# [本文]
▼

獨庵放言録

群れず流されず時代を見つめ続ける老人の、骨太で繊細な風変わりブログ!!!

老人日記(3)

 老人は物忘れが激しい。ブログの駄文も書きかけていて、何を書くのか忘れることがたまにある。昨日は2020年2月2日で2が4個並ぶ面白い日だった。そんなつまらないことは良く憶えているのに、肝心のことになると些か心許ない。それもこれも"寄る年波"でしょうがないと半ば諦めてはいるが、それでいて諦められないものもあるので厄介である。

 特に食物についてはかなり貪欲で、好物が先に食べられたりすると容易に諦められない。老妻との二人暮らしで他人がいるわけではないのだが、たまに息子夫婦が来たりすると嫁さんは他人である。食事以外の時間は楽しく談笑していても、いざ食事となると少々険悪になる。老妻が気を利かして私の好物を先に選り分けてくれるのだが、それでも未練がましく"気が気ではない"のである。

 特別食料に困窮する貧しく卑しい生活を経験したわけではない。外交官だった親父が外地で体調を崩し、帰国して日本の病院で治療することになった際も、国中が困窮した終戦の年であったにも関わらず、外交官特権をフルに活用して欧米の高級食品を大量に持ち帰った。加えて母の実家が東北地方有数の大地主だったので、貨車を仕立てて食料を届けてくれる他人が羨む不自由ない環境で幼少時を過ごした。

 親父が帰国してから妹と弟が生まれたが、それまでは裕福な家庭の一人っ子として育った。大地主のお嬢様として育てられた母は負けず嫌いで、自他共に認める我が儘だったので、それを受け継いだのかも知れない。敗戦の焼け跡に食料を求める人たちが長蛇を成していた時代に、杉野ドレメ仕込みのヨーロッパファッションに身を包んでいた母を憶えている。

 家事が出来ない母は住み込みの女中二人に任せっきりで、それでいて味付けにはうるさかった。一人息子の私が食べるものは真っ先に母が選り分けて、それ以外のものを食べることを許さなかった。そんな幼少時の名残が妙に残っているのかも知れない。老妻はそんな私の幼少時を母から聞かされている。息子も老妻から聞いて知っている。

 何も格別贅沢趣味があるわけではなく、随分前になるが指揮者の小澤征爾さんが焼き鮭の皮が好きだと言っていたので、それ以来私も残さず焼き鮭の皮を食べるようになった。親しい友人などと温泉地へ出かけた時は、彼らが食べ残した焼き鮭の皮を引き受けている。他人がどう評価しようがしまいが、"旨いものは旨い"のである。

 納豆が好きで、それに紀州南高梅の梅干しと、焼き鮭、昆布入りの白菜の漬け物があれば言うことはない。最近のお米はブランドに関わらずどれも美味で、熱々のご飯はたまらなく美味しい。日本人に生まれて良かったと、食事の度に心底実感している。「幸せだなー」と思って余りあるのだ。

 何年か先まで生き長らえて認知症とお付き合いすることになったとしても、多分食べることだけは終生忘れないだろう。それには老妻も同意している。グルメブームだか何だかよくは知らないが、他人が旨いと評価したものを喰って旨いと言っている御仁に同調するつもりは更々ない。味まで他人に教わるほど"呆け"てはいないつもりである。

 自慢にならぬ"物忘れ"だが、本人が忘れていても「舌」が憶えている。老人は見かけによらず執念深いのである。さて、今夜の我が家のメニューは何が出てくるか楽しみである。

▲

# [データ一覧]
▼

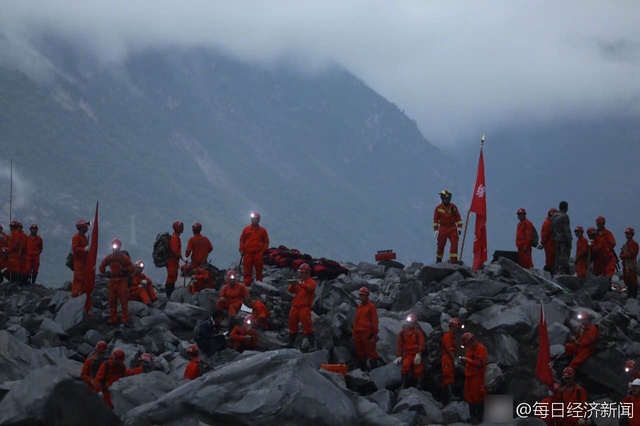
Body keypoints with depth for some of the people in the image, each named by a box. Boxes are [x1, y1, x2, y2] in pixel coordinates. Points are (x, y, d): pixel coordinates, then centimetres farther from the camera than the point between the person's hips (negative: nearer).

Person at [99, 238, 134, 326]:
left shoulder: (124, 257, -5)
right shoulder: (109, 258, 8)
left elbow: (131, 268, -8)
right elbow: (102, 266, 21)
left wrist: (124, 269, -21)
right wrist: (105, 273, 9)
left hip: (122, 282, -5)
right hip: (112, 281, 5)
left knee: (124, 301, -4)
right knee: (112, 301, 8)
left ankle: (125, 320, -1)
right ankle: (113, 319, 16)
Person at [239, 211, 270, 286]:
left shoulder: (262, 230, 8)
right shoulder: (246, 229, 9)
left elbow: (266, 241, 11)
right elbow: (242, 240, 13)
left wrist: (263, 250, -1)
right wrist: (241, 249, 4)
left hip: (258, 253, -1)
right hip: (248, 253, 1)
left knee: (259, 269, 1)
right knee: (247, 269, -2)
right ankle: (247, 284, 1)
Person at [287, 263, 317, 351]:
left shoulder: (311, 282, -2)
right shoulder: (299, 282, 17)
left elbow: (310, 288, -25)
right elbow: (291, 291, 9)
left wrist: (300, 284, -36)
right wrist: (292, 286, -13)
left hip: (305, 307, -7)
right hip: (295, 307, 7)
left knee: (307, 325, -11)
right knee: (292, 324, 14)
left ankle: (312, 345, -10)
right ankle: (291, 343, 27)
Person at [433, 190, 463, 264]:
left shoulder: (453, 207, 6)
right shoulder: (438, 208, 2)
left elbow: (458, 217, 9)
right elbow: (435, 219, 3)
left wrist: (459, 227, 1)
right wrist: (436, 229, -4)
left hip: (453, 228, 1)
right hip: (443, 228, -1)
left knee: (454, 244, -12)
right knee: (441, 245, 4)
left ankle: (454, 260, -11)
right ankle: (438, 260, 23)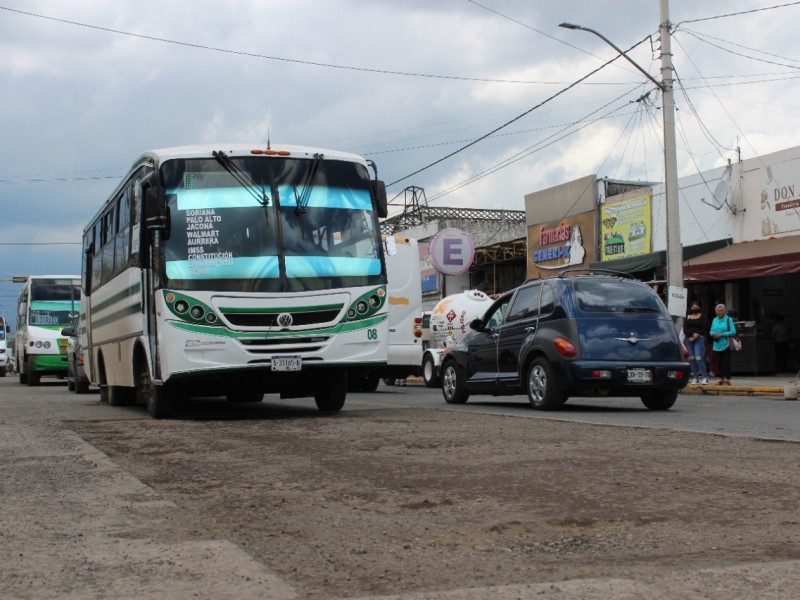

▲

# [演習 1]
本文の「老人は物忘れが激しい。ブログ」から「も老妻から聞いて知っている。」までの範囲を、一字も変えずに書き写すこと。
# [演習 2]
本文によると、指揮者の小澤征爾さんが好きだと言っていた食べ物は何か。
一覧は参照せず、本文のみを根拠とすること。

# [出力 1]
老人は物忘れが激しい。ブログの駄文も書きかけていて、何を書くのか忘れることがたまにある。昨日は2020年2月2日で2が4個並ぶ面白い日だった。そんなつまらないことは良く憶えているのに、肝心のことになると些か心許ない。それもこれも"寄る年波"でしょうがないと半ば諦めてはいるが、それでいて諦められないものもあるので厄介である。

 特に食物についてはかなり貪欲で、好物が先に食べられたりすると容易に諦められない。老妻との二人暮らしで他人がいるわけではないのだが、たまに息子夫婦が来たりすると嫁さんは他人である。食事以外の時間は楽しく談笑していても、いざ食事となると少々険悪になる。老妻が気を利かして私の好物を先に選り分けてくれるのだが、それでも未練がましく"気が気ではない"のである。

 特別食料に困窮する貧しく卑しい生活を経験したわけではない。外交官だった親父が外地で体調を崩し、帰国して日本の病院で治療することになった際も、国中が困窮した終戦の年であったにも関わらず、外交官特権をフルに活用して欧米の高級食品を大量に持ち帰った。加えて母の実家が東北地方有数の大地主だったので、貨車を仕立てて食料を届けてくれる他人が羨む不自由ない環境で幼少時を過ごした。

 親父が帰国してから妹と弟が生まれたが、それまでは裕福な家庭の一人っ子として育った。大地主のお嬢様として育てられた母は負けず嫌いで、自他共に認める我が儘だったので、それを受け継いだのかも知れない。敗戦の焼け跡に食料を求める人たちが長蛇を成していた時代に、杉野ドレメ仕込みのヨーロッパファッションに身を包んでいた母を憶えている。

 家事が出来ない母は住み込みの女中二人に任せっきりで、それでいて味付けにはうるさかった。一人息子の私が食べるものは真っ先に母が選り分けて、それ以外のものを食べることを許さなかった。そんな幼少時の名残が妙に残っているのかも知れない。老妻はそんな私の幼少時を母から聞かされている。息子も老妻から聞いて知っている。

# [出力 2]
焼き鮭の皮。